Ca2+ Currents and Whole-Cell Membrane Capacitance Measurement in IHCs
Measurements of resting membrane capacitance of IHCs were performed at P30 and P365 mice in the 20–40% normalized distance from the apex, an area coding for frequencies ranging from 8 to 16 kHz, by using an EPC10 amplifier controlled by Patchmaster pulse software (HEKA Elektronik, Germany), as previously described in detail (Vincent et al., 2014, 2015). The organ of Corti was incubated in an extracellular perilymph-like solution containing NaCl 135; KCl 5.8; CaCl2 5; MgCl2 0.9; NaH2PO4 0.7; Glucose 5.6; Na pyruvate 2; HEPES 10, pH 7.4, 305 mOsm. This extracellular solution was complemented with 0.25 μM of apamin (Latoxan; cat # L8407) and 1 μM of XE-991 (Tocris Bioscience; cat # 2000) to block SK channels and KCNQ4 channels, respectively. The external Ca2+ concentration was increased from 1.3 to 5 mM to enhance the amplitude of Ca2+ currents to levels nearby body temperature. All experiments were performed at room temperature (22–24°C).
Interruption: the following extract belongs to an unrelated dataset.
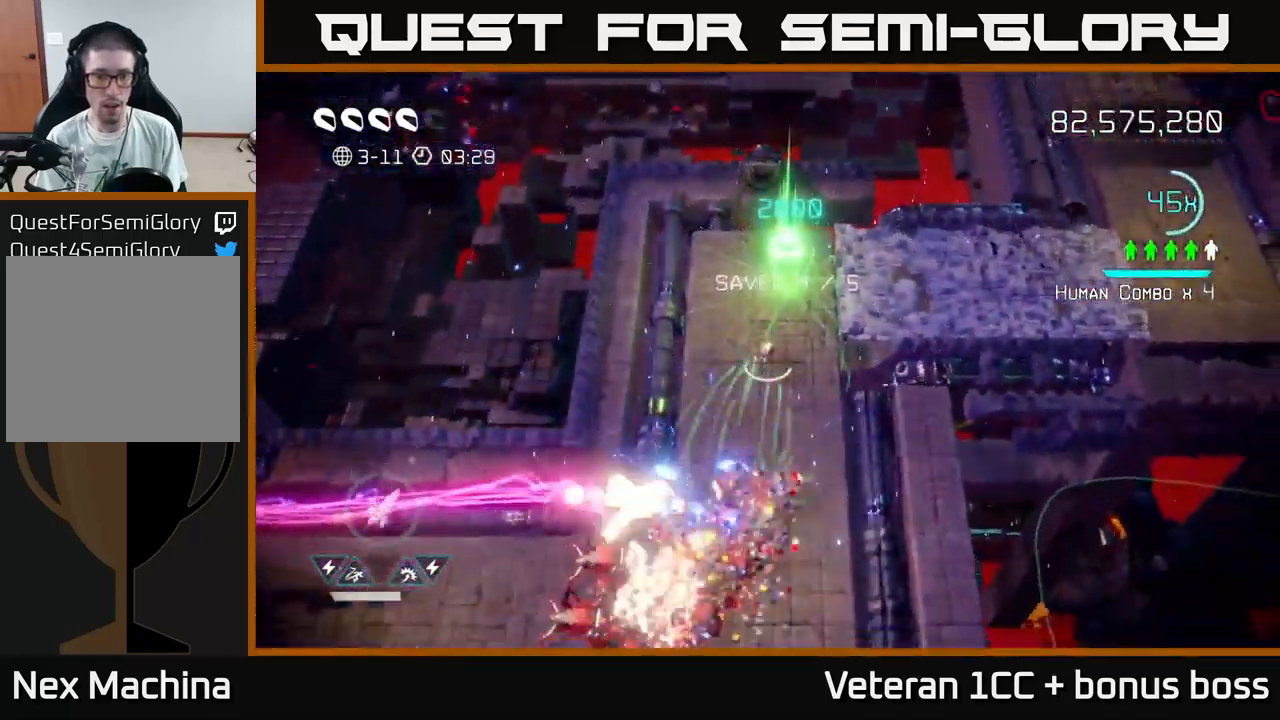
{"buttons": [], "left_stick": "down", "right_stick": "down-left", "events": [[150, "right_stick", "down-left"]]}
Patch pipettes were pulled with a micropipette Puller P-97 Flaming/Brown (Sutter Instrument, Novato, CA, USA) and fire-polished with a Micro forge MF-830 (Narishige, Japan) to obtain a resistance range from 3 to 5 MΩ. Patch pipettes were filled with a cesium-based intracellular solution containing (in mM): CsCl 145; MgCl2 1; HEPES 5; EGTA 1; TEA 20, ATP 2, GTP 0.3, pH 7.2, 300 mOsm. Measurements of the resting membrane capacitance (cell size) of IHCs were obtained in whole-cell voltage-clamp configuration at −70 mV and after 2 min equilibrium of the internal patch-pipette recording solution with the IHC cytosol.
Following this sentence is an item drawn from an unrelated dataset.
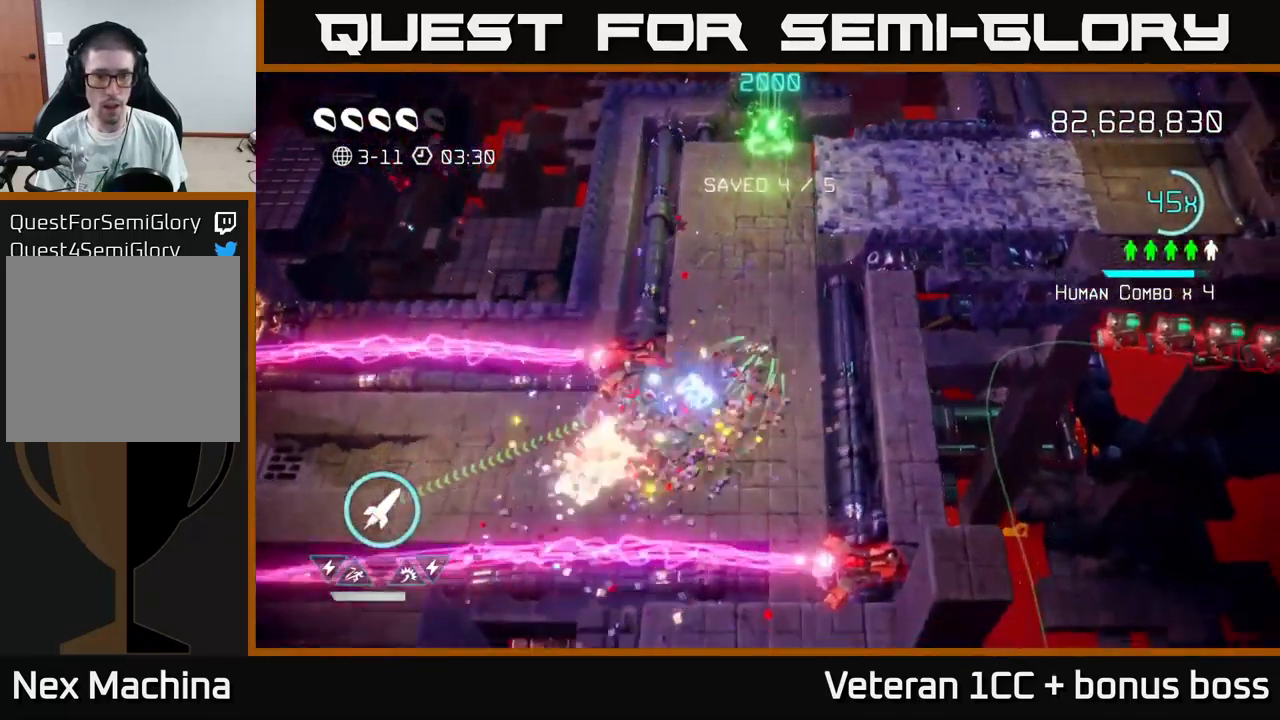
{"buttons": [], "left_stick": "down-left", "right_stick": "down-right", "events": [[117, "left_stick", "down-left"], [150, "right_stick", "down"], [300, "right_stick", "down-right"]]}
Whole-cell recordings of BK currents were recorded in P30 and P365 IHCs from ex-vivo whole-mount preparation (Skinner et al., 2003) as described above for Ca2+ currents. Recording pipettes were filled with a KCl-based intracellular solution containing in mM: 158 KCl, 2 MgCl2, 1.1 EGTA, 5 HEPES, and 3.05 KOH, pH 7.20.
Intracellular Ca2+ Imaging
Fluorescent Ca2+ signals were measured with a C2 confocal system and NIS-element imaging software (Nikon) coupled to the FN1 upright microscope as previously described (Vincent et al., 2014, 2017). For Ca2+ imaging in IHCs, in which membrane capacitance and Ca2+ currents were simultaneously recorded, patch pipettes were filled with the same cesium-base solution described above supplemented with 50 μM of the red fluorescent indicator Rhod2 (R14220, InvitrogenTM, Thermofisher Scientific). The Ca2+ dye was excited with a 543 nm Helium Neon Laser system (Melles Griot 05-LGR-193-381) coupled to a Nikon C2-confocal FN1- upright microscope and emission fluorescence at 552–617 nm was recorded at 18 images/s (resolution 0.4 μm/pixel). Using the Nikon imaging system NIS-Elements, IHC active zones were first individually identified by their fluorescent transient responses, following a 100 ms stimulation (from −80 to −10 mV) and then the focal plane (with pinhole 1.1 μm) was adjusted in the z dimension to give the brightest value for each active zone. Then, after a 1 min rest, each active zone was stimulated by a train of five consecutive 100 ms stimulation, each separated by 250 ms. Fluorescence emission in each active zone was subsequently measured with ImageJ software by drawing a region of interest of 1 μm2 at the synaptic zone (Figure 8A). Emission fluorescent signals were analyzed and normalized by the ratio ΔF/F0 ratio, where F0 was the fluorescence level before stimulation.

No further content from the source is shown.